DOCUMENT:
——
That will require painful cuts, possibly starting next week en masse. Many publishers, one CEO told me, are waiting for others to go first. “Nobody wants the bad headlines,” this exec said. But everyone has spent the past 10 days, if not more, doing scenario planning in grim spreadsheets. Media businesses are people businesses, and cash intensive ones at that. There are few “levers” to pull on reducing expenses that do not lead to payroll. Expect across the board pay cuts at many publishers, with top executives taking (ideally) the biggest whack. Kudos to BuzzFeed CEO Jonah Peretti for taking no salary while reducing most employees’ compensation. The just-passed stimulus package also includes a provision for furloughing workers that gives publishers a path to softening the blow to affected workers. The cuts will run deep at many publishers.

“I’d rather be too aggressive,” one CEO told me. “The recovery is going to take time. The first dollars to get cut are ad dollars and the last to come back are ad dollars.”

Another known known is this crisis, like all crises, will ruthlessly expose the weak. The “small is beautiful” mantra doesn’t hold up when you only have cash flow to stay in business for a couple of months. One large publisher executive expressed relief at being able to mostly wait out the downturn with painful cuts but without facing an existential crisis. Many aren’t so lucky. Media company balance sheets aren’t typically stuffed with cash and have high fixed costs. What’s more, onerous payment terms will make a comeback. If advertisers are paying after 70 days, that will balloon to 180 days, a CEO told me. Publishers stuffed with debt will struggle to keep up with payments. There will be companies that cease — and more quickly than might be imagined.
——
PROVIDED DATA:
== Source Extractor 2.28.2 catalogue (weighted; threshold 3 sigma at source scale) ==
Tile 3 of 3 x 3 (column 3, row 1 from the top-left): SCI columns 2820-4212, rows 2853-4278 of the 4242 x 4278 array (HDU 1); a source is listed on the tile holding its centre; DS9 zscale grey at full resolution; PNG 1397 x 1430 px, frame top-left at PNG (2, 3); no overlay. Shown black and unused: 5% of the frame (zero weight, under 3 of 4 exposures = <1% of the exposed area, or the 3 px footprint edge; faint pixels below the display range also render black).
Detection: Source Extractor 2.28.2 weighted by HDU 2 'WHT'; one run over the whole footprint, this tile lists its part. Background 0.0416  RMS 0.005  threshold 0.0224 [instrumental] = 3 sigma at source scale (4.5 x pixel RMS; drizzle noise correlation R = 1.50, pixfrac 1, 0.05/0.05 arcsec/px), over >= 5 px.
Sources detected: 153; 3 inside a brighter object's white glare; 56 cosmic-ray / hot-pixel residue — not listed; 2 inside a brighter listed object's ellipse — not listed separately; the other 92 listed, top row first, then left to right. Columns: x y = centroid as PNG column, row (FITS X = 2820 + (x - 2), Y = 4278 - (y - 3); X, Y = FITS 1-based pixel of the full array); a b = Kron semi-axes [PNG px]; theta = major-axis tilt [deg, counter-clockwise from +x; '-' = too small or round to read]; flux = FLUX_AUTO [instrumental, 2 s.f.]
——
TASK INSTRUCTIONS:
a) List every span of time stated as a number of days in the text on publishers facing the downturn.
b) Continue the text on publishers facing the downturn, beginning after its final sentence.

SOLVED TASKS:
a) 10 days, 70 days, 180 days

b)
Beyond that are the known unknowns. The biggest of which is simply what course this dual crisis will take in the U.S. and western economies. The challenge here is twofold. We face a generational health crisis on top of a generational financial and business crisis. The idea of choosing to focus on one versus the other, no matter what the President says, is ludicrous. The executives I’ve spoken to know we don’t know the course this will take. The most hopeful case, which was laid out on a podcast I recorded earlier this week with GroupM forecaster Brian Wieser, is China’s course. It is showing signs of recovery on both fronts — health and business — that would have been unthinkable a month ago. “We’re even starting to see IOs [insertion orders] there,” a global publisher told me.

Of course, there is also a scenario of Italy, which has struggled to “flatten the curve” although it is showing some signs of progress. The Italian economy remains, for all intents and purposes, chiuso. “Europe is a shitshow,” an executive told me. Without a functioning economy, and even an inkling of knowing when we will have one, publishers need to accept the unknowns and plan for all possibilities. “The real unknown is how long it lasts and how long the bounceback takes,” a publisher said.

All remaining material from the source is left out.